La représentation des dieux.

L’assemblée des dieux, réunie dans l’une des scènes coupées, permet de retrouver l’ensemble des douze olympiens sous leur forme a priori traditionnelle. Les dieux portent des armures brillantes qui s’inspirent, de l’aveu même du réalisateur, de l’univers du manga japonais Saint Seiya [en français « les Chevaliers du Zodiaque »], qui fut un succès en France mais un échec aux Etats-Unis, en raison de l’opposition vigoureuse des ligues chrétiennes de vertu. Les déesses en revanche présentent des tenues plus conformes à la tradition classique. Parmi les divinités, outre Zeus et Hadès, on retrouve au premier plan Poséidon, en tant que troisième frère, Apollon et Athéna, les autres dieux n’ayant qu’un rôle marginal dans le film.

Le plus surprenant est le rapport établi entre les dieux et les hommes, qui est inversé par rapport à la mythologie classique. L’immortalité des premiers semble conditionnée au respect et à l’amour dont les mortels leur témoignent. Seul Hadès se remplit de force par la peur qu’il suscite. Alors qu’il est affirmé que les humains sont une création de Zeus et que le dieu du ciel semble animé par l’amour qu’il éprouve pour les mortels, ce qui rapproche Zeus du dieu chrétien, il apparaît au final plutôt faible. Cette idée que le salut des dieux passe par le biais d’un mortel, le héros Persée, paraît étrangère à la tradition hellénique. La rivalité entre Zeus et Hadès, présentant ce dernier sous une forme démoniaque, est un thème classique du cinéma et du manga. Dans Percy Jackson, Hadès est également assimilé au diable, de même qu’il est un dieu maléfique dans Saint Seiya. De plus son royaume est particulièrement sombre, ce qui fait oublier Elysion, le paradis païen. Dans ce conflit dans lequel Hadès apparaît comme un dieu abusé par Zeus, alors que les grecs n’hésitaient pas à surnommer Hadès « Zeus Aidoneus » ou « Zeus du monde d’en bas », dieu qu’ils qualifiaient également de riche, « ploutôn », les hommes semblent l’enjeu principal.

Les dieux semblent également plus grands que les mortels, tels qu'ils apparaissent dans la scène alternative finale, ce qui est conforme à la tradition classique, par exemple chez Homère, et disposent bien sûr de pouvoirs spécifiques, bien que la foudre de Zeus apparaît bien tiède.
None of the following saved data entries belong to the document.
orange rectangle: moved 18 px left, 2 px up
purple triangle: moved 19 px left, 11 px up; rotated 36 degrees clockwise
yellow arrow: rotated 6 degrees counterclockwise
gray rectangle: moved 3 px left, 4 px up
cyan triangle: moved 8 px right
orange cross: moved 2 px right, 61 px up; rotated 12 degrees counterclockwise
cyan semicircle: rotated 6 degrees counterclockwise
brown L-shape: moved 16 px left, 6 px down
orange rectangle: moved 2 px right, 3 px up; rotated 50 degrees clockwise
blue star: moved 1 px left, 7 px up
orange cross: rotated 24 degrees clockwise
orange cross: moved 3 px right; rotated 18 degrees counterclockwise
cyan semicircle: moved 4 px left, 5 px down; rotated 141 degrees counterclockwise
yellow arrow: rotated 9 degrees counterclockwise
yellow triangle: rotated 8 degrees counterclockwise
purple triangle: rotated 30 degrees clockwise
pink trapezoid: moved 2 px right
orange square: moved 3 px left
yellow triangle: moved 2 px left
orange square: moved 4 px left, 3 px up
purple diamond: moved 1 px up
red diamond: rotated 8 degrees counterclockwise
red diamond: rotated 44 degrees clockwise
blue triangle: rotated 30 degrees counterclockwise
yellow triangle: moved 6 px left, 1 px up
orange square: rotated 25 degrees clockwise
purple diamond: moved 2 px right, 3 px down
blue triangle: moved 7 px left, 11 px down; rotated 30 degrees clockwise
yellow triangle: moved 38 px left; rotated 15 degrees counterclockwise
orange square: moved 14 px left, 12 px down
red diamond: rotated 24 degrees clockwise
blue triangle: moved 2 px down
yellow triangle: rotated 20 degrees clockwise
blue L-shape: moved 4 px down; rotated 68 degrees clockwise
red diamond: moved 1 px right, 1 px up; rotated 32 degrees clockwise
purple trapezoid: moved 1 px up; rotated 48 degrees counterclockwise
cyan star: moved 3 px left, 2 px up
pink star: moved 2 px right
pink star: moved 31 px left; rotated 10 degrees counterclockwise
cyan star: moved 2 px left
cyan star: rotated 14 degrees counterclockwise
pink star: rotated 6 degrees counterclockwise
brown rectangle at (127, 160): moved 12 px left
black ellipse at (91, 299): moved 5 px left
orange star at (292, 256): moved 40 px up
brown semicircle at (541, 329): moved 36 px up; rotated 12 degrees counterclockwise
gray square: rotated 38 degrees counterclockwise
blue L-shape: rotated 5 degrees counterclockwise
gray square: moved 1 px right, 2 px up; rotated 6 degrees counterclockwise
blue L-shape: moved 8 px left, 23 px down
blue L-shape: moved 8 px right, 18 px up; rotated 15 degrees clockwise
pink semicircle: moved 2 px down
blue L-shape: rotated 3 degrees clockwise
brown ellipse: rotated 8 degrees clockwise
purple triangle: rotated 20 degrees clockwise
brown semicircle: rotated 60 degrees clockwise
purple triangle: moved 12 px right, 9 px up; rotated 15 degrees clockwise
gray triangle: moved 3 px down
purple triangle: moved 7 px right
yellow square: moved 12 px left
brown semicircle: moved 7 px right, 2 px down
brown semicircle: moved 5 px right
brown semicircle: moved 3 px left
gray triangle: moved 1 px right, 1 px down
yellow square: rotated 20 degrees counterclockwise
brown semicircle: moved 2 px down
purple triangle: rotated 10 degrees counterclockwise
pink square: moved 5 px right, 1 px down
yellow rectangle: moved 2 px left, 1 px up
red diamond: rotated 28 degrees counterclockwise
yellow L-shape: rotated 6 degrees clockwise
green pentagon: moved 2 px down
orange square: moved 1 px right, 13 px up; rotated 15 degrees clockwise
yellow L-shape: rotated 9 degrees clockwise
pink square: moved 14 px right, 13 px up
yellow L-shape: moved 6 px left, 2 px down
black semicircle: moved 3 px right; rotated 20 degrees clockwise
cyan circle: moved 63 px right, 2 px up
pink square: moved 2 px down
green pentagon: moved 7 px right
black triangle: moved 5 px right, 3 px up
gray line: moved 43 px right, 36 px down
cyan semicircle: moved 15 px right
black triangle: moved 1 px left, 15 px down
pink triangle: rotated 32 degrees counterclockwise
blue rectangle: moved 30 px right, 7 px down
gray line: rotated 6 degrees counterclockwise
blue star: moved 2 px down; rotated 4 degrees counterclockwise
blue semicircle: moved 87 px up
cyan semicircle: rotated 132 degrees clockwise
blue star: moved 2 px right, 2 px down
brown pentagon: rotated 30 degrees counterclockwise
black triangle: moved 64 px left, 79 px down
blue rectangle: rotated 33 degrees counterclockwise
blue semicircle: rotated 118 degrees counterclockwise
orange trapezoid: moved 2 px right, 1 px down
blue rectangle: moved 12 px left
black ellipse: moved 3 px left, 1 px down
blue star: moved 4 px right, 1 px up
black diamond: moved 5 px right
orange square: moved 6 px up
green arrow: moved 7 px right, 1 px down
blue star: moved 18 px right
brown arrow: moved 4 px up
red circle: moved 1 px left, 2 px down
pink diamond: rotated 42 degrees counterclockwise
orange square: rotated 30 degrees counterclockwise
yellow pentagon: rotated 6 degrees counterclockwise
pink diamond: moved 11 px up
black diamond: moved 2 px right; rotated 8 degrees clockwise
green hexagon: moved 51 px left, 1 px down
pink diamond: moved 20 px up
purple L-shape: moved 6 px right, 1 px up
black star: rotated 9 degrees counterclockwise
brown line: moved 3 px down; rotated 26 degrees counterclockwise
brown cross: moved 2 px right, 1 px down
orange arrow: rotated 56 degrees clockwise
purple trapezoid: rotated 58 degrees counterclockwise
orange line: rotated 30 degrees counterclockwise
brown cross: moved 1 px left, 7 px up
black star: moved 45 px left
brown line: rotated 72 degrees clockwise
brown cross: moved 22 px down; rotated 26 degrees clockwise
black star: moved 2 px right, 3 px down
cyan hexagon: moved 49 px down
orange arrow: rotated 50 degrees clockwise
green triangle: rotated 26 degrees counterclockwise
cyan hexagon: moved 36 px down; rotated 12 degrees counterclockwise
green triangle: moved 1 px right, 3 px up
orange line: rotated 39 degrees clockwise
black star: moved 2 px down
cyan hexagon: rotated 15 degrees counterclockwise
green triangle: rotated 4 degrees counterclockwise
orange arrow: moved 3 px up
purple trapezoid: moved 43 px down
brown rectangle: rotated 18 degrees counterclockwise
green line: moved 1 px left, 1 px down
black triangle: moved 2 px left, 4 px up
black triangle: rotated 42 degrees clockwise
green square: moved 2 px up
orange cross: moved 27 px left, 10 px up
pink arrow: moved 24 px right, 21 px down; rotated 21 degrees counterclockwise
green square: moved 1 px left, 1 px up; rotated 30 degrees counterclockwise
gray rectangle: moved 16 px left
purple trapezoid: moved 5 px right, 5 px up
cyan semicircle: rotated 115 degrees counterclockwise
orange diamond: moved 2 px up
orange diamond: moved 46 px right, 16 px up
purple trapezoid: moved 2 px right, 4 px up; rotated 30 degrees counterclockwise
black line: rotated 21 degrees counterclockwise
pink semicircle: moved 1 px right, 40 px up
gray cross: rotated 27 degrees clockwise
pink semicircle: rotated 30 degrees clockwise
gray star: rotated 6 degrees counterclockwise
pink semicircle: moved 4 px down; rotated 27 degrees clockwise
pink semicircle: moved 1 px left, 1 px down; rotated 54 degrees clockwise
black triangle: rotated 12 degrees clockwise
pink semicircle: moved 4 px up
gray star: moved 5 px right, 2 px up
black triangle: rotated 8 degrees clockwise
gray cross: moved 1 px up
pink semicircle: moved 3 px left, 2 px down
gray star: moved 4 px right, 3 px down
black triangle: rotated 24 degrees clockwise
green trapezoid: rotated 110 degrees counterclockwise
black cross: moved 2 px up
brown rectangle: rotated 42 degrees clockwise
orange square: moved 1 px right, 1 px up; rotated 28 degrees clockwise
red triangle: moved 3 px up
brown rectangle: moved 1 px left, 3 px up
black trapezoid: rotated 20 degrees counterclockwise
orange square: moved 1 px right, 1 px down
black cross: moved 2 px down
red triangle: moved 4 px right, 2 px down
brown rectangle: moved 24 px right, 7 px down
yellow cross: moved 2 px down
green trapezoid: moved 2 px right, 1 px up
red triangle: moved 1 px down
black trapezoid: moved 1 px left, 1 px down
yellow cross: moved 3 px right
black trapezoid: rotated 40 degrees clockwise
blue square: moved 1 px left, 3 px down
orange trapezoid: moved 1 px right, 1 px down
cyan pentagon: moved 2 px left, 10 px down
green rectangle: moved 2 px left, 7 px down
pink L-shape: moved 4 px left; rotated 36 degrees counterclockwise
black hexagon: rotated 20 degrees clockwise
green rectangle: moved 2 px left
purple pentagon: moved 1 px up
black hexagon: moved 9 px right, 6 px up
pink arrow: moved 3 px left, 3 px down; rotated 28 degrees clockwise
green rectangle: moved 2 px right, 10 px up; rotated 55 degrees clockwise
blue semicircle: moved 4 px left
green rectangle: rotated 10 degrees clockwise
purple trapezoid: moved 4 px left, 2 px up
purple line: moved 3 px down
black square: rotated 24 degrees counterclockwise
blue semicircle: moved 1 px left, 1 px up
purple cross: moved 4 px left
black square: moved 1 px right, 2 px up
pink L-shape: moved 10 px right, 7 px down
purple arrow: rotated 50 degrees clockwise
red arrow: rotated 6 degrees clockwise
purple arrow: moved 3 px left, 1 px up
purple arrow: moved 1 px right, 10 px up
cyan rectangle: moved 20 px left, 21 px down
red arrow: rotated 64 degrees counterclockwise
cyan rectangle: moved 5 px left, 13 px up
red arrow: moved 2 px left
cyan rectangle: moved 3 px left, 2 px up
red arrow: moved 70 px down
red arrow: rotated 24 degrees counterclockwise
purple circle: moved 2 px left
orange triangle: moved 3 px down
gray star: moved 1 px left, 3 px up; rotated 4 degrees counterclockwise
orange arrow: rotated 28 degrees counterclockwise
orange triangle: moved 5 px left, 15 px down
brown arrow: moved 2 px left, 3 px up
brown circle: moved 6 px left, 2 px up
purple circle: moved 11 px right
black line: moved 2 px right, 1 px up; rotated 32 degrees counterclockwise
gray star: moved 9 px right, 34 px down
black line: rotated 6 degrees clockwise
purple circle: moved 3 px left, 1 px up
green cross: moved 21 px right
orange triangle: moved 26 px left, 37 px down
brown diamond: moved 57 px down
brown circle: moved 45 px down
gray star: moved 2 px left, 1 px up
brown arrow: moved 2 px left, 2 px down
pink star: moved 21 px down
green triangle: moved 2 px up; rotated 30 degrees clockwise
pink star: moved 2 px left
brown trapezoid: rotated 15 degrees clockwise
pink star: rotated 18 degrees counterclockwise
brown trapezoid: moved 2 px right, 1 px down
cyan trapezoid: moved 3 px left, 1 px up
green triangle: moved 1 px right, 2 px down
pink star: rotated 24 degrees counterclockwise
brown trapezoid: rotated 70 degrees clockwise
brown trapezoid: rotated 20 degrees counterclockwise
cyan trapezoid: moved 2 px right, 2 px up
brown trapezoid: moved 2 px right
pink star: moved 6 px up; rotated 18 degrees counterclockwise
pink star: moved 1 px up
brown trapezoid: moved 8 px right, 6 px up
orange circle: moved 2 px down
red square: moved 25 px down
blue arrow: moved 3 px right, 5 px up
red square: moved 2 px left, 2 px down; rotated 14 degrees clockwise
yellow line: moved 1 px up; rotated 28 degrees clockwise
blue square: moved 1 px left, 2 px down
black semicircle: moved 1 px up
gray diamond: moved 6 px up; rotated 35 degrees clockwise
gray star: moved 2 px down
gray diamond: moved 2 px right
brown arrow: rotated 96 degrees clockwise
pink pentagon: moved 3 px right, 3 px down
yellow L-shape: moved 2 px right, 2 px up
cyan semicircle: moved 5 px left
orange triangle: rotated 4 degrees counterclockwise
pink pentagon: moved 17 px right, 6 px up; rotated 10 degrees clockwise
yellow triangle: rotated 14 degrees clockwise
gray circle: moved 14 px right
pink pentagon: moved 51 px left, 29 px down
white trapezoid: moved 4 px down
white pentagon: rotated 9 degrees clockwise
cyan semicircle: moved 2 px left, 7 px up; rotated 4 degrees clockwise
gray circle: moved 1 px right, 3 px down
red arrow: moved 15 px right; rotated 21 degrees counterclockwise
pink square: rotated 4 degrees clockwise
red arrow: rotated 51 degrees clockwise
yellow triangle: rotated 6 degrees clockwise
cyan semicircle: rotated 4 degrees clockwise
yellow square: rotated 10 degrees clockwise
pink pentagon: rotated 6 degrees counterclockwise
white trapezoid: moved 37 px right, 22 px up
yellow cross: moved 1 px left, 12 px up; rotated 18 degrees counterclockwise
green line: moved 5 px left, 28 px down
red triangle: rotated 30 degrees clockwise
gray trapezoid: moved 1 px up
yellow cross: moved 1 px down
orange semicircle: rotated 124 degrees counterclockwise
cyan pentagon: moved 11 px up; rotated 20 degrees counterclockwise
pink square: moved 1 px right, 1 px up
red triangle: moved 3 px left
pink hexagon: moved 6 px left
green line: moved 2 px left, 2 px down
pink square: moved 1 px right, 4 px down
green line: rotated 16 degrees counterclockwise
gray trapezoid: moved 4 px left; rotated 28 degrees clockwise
On peut considérer que dans ce film, destiné en particulier à un public américain, donner aux dieux païens une réelle majesté divine semble poser problème. Enfin, Persée ose menacer Zeus lui-même et affirme qu’il le surveillera, ce qui est une inversion complète des valeurs et le triomphe de l’humanité sur la divinité, la victoire de l’hybris tant honnie par les anciens.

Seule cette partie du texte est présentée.